Divoratori cosmici per eccellenza, i buchi neri sono tra gli oggetti più potenti, affascinanti e misteriosi del cosmo. Ma oggi, grazie all’osservazione dell’universo a raggi X, gli scienziati hanno svelato molti degli enigmi legati a questi portentosi corpi celesti da cui nulla, neppure la luce, riesce a sfuggire.

È il caso dell’Osservatorio della Nasa Chandra, che ha scoperto nuovi aspetti dei devastanti banchetti cosmici dei buchi neri ai danni delle stelle circostanti. La missione statunitense ha permesso di mappare oltre 100 galassie, analizzando come i relativi buchi neri acquistano peso. I risultati, accettati per la pubblicazione su The Astrophysical Journal e disponibili in preprint su ArXiv, suggeriscono un livello di distruzione stellare raramente osservato prima. In pratica, per raggiungere le loro dimensioni attuali, i buchi neri osservati da Chandra hanno fatto fuori moltissime stelle – più di quanto si pensasse in precedenza.

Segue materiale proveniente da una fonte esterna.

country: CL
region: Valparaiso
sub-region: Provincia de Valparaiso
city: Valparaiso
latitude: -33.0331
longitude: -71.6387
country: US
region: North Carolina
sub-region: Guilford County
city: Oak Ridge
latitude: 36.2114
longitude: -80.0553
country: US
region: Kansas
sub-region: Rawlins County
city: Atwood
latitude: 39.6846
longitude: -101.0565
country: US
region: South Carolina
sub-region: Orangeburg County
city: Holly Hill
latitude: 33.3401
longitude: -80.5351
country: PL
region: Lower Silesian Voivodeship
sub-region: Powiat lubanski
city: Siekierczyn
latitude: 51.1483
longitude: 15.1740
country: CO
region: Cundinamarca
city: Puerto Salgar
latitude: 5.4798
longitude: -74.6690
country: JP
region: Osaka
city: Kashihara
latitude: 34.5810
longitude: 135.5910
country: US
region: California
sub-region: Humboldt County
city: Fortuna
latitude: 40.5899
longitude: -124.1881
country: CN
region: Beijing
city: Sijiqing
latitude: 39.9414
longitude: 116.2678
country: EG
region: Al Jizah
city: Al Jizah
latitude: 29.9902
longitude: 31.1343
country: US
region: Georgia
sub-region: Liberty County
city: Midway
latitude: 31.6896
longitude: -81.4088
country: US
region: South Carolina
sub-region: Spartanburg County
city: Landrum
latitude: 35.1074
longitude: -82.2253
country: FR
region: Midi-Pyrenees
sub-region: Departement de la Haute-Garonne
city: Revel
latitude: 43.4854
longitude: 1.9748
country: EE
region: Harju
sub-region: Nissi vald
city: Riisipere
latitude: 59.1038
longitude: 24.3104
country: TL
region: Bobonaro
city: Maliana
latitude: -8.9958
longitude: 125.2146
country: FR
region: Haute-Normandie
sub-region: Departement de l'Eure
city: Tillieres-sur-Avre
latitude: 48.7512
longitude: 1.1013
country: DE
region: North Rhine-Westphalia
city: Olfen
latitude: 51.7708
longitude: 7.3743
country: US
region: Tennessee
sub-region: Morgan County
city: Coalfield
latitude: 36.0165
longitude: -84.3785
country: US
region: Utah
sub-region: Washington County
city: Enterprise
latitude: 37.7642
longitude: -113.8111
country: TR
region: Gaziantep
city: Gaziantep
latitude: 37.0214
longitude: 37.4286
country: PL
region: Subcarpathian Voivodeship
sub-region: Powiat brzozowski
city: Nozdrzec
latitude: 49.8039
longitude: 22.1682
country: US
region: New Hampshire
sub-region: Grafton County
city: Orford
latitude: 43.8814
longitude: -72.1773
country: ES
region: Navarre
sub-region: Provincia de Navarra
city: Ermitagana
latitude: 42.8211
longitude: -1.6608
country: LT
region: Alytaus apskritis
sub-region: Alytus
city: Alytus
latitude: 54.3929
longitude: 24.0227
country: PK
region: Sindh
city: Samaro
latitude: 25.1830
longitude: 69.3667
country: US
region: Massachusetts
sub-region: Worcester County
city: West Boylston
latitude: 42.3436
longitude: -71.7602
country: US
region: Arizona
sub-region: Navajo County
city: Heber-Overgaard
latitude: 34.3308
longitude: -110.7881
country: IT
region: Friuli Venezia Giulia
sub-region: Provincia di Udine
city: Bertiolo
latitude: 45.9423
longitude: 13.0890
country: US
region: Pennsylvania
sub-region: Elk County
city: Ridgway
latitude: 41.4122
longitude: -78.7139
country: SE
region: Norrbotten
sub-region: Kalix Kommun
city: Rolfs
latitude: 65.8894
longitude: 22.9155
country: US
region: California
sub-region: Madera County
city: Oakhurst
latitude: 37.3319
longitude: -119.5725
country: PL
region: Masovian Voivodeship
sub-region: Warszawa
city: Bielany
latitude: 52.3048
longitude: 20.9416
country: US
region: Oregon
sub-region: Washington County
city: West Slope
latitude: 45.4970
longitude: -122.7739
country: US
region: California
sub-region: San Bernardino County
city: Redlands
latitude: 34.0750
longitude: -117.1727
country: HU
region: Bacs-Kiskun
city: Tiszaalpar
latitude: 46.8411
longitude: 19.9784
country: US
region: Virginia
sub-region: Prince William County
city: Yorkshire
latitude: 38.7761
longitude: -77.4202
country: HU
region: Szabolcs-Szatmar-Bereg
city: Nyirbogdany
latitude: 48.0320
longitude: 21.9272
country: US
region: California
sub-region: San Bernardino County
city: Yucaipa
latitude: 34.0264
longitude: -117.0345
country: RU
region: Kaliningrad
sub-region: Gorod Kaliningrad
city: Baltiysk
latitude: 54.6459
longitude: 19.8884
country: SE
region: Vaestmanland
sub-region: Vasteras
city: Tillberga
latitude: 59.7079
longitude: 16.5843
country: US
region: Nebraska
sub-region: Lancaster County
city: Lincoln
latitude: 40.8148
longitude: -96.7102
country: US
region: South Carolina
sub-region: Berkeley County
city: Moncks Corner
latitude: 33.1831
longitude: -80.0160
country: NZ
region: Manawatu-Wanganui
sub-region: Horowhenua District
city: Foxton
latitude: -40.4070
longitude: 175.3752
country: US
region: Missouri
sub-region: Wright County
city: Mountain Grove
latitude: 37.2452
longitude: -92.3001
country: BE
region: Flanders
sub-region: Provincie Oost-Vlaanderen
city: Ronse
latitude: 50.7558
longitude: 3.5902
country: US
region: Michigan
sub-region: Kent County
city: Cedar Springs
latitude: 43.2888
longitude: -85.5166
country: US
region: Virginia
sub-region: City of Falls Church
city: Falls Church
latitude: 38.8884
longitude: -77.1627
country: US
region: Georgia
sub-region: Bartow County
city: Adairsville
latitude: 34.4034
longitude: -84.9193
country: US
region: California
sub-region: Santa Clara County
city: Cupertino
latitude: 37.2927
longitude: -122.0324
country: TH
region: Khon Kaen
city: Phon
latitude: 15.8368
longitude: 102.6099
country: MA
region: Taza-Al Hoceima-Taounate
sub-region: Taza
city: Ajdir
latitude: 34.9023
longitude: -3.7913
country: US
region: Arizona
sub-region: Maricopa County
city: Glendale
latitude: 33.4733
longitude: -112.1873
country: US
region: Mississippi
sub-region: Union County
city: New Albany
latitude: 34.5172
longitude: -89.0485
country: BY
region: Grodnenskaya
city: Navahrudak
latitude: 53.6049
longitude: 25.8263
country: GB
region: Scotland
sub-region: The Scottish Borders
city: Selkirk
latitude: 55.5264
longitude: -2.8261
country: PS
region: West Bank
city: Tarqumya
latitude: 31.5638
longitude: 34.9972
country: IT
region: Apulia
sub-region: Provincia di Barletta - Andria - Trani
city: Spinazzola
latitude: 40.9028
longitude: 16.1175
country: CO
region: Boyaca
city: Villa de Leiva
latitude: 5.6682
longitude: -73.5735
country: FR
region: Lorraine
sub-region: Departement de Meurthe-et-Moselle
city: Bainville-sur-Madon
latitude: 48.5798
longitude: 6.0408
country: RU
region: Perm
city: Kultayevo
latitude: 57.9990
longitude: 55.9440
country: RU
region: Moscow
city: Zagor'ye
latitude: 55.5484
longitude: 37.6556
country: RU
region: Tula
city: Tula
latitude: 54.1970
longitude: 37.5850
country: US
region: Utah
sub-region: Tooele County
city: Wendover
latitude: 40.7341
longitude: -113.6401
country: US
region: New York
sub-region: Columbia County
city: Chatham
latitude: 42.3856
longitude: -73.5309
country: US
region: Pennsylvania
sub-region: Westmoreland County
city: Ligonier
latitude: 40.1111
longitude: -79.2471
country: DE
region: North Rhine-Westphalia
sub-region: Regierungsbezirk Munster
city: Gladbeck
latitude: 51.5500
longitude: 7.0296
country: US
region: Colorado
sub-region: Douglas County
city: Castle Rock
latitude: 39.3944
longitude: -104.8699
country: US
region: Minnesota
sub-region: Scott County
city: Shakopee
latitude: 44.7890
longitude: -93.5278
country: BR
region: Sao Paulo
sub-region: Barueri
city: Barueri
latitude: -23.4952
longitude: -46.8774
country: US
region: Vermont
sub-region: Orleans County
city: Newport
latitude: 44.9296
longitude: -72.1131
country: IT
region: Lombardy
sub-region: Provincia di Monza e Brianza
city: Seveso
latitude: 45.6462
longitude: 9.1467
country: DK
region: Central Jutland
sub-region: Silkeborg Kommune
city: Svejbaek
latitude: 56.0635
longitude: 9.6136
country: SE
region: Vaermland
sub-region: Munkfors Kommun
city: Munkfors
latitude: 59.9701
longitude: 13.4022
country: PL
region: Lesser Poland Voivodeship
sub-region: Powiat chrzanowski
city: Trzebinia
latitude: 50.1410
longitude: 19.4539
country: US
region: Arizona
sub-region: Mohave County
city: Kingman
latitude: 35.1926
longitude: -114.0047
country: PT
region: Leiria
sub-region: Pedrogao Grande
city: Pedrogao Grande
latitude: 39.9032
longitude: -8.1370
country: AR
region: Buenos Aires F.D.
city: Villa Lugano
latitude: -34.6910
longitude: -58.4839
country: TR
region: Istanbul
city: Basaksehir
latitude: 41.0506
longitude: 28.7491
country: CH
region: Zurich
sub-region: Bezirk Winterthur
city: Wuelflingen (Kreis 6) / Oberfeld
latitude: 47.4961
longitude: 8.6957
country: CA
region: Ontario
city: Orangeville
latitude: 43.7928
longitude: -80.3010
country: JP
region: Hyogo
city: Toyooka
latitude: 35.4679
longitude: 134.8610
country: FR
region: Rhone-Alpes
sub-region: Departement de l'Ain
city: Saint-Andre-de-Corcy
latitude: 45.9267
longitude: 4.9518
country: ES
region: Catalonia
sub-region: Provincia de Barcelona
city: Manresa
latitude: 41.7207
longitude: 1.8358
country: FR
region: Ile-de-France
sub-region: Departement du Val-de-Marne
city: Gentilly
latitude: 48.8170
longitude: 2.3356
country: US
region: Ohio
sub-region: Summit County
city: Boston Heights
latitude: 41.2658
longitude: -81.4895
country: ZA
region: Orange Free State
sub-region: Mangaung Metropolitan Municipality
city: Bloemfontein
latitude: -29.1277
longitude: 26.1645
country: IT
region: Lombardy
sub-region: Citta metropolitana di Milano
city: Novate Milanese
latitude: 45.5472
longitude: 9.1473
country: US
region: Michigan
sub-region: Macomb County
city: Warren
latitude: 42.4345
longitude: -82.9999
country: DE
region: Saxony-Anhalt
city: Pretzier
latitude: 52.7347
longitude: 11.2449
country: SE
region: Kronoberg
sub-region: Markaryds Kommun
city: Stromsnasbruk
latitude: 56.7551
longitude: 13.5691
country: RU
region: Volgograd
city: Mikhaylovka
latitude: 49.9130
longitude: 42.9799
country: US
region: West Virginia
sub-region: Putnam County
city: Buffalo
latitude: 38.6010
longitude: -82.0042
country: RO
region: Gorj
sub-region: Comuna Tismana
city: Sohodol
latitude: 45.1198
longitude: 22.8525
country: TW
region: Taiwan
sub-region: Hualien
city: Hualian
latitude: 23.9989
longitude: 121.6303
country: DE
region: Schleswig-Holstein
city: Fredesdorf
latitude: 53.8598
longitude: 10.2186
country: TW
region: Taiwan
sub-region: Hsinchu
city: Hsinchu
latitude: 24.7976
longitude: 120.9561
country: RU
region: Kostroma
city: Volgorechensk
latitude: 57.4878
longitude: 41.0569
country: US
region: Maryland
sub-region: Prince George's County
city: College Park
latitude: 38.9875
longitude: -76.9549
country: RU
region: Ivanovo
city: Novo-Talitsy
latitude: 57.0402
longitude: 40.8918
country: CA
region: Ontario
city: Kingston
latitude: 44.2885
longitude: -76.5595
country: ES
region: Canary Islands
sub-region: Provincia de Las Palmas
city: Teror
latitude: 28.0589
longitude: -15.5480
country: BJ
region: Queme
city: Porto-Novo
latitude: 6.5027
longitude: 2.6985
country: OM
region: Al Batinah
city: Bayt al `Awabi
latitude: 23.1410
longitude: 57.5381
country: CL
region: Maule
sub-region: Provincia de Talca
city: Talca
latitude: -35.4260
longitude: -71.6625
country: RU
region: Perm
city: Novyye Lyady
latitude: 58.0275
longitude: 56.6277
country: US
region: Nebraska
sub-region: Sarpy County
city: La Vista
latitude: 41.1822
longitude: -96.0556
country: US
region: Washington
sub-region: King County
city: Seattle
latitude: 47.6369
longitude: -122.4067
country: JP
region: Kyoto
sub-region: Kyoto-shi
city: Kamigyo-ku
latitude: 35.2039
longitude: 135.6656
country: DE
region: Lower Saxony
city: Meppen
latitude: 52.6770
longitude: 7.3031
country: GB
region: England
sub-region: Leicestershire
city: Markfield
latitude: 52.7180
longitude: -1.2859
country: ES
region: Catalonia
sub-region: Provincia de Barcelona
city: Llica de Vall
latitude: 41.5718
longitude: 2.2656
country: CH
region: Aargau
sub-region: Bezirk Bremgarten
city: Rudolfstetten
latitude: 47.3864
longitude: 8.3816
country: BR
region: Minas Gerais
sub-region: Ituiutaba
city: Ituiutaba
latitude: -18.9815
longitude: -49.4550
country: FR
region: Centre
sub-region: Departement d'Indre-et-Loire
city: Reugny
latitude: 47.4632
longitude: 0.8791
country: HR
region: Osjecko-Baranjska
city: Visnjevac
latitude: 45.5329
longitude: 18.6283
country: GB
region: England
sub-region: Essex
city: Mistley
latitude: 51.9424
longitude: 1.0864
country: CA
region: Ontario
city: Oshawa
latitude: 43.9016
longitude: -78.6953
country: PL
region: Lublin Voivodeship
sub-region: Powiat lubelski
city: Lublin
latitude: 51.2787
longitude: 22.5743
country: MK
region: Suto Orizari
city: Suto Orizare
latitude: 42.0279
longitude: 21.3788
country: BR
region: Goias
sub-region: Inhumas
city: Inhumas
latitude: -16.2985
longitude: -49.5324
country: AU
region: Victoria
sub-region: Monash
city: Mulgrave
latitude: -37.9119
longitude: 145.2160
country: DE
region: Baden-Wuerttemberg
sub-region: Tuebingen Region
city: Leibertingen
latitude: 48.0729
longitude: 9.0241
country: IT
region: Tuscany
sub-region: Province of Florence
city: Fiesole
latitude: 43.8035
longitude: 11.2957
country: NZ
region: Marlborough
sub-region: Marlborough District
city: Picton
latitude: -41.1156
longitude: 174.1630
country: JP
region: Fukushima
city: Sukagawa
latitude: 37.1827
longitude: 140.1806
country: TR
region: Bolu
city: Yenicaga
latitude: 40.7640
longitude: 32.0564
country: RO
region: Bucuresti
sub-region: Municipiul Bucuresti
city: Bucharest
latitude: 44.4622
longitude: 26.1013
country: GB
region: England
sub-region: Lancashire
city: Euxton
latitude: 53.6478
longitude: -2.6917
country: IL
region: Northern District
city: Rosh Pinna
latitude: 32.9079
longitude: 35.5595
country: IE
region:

L’immagine in alto mostra quattro delle galassie analizzate, NGC 1385, NGC 1566, NGC 3344 e NGC 6503. I raggi X di Chandra, visibili in blu, sono stati sovrapposti alle immagini ottiche ottenute da Hubble. All’interno di queste quattro galassie, dunque, si annidano alcuni tra i più famelici buchi neri mai osservati.

La scoperta getta una nuova luce anche sui meccanismi di formazione dei buchi neri, in particolare quelli di massa intermedia (detti anche Imbh, da intermediate-mass black holes).

«Al momento, il telescopio della Nasa Chandra – spiega Andrea Marinucci, ricercatore dell’Agenzia Spaziale Italiana – è quello con la risoluzione angolare migliore in orbita. Il che ci permette di localizzare con grande precisione sorgenti astrofisiche che emettono raggi X, in questo caso buchi neri. Il nuovo studio mostra come gli ammassi stellari particolarmente densi al centro delle galassie possano creare le condizioni necessarie per la formazione dei buchi neri intermedi, una classe elusiva di sorgenti che hanno una massa compresa tra le centinaia e le migliaia di volte quella del nostro Sole».

Secondo gli autori della ricerca, infatti, la chiave del meccanismo di formazione dei buchi neri intermedi potrebbe essere proprio il loro ambiente circostante. Un ambiente galattico particolarmente denso di stelle – com’è il caso delle galassie osservate da Chandra – permette ai buchi neri di ‘mangiare’ di più, e questo influisce direttamente sulla loro evoluzione.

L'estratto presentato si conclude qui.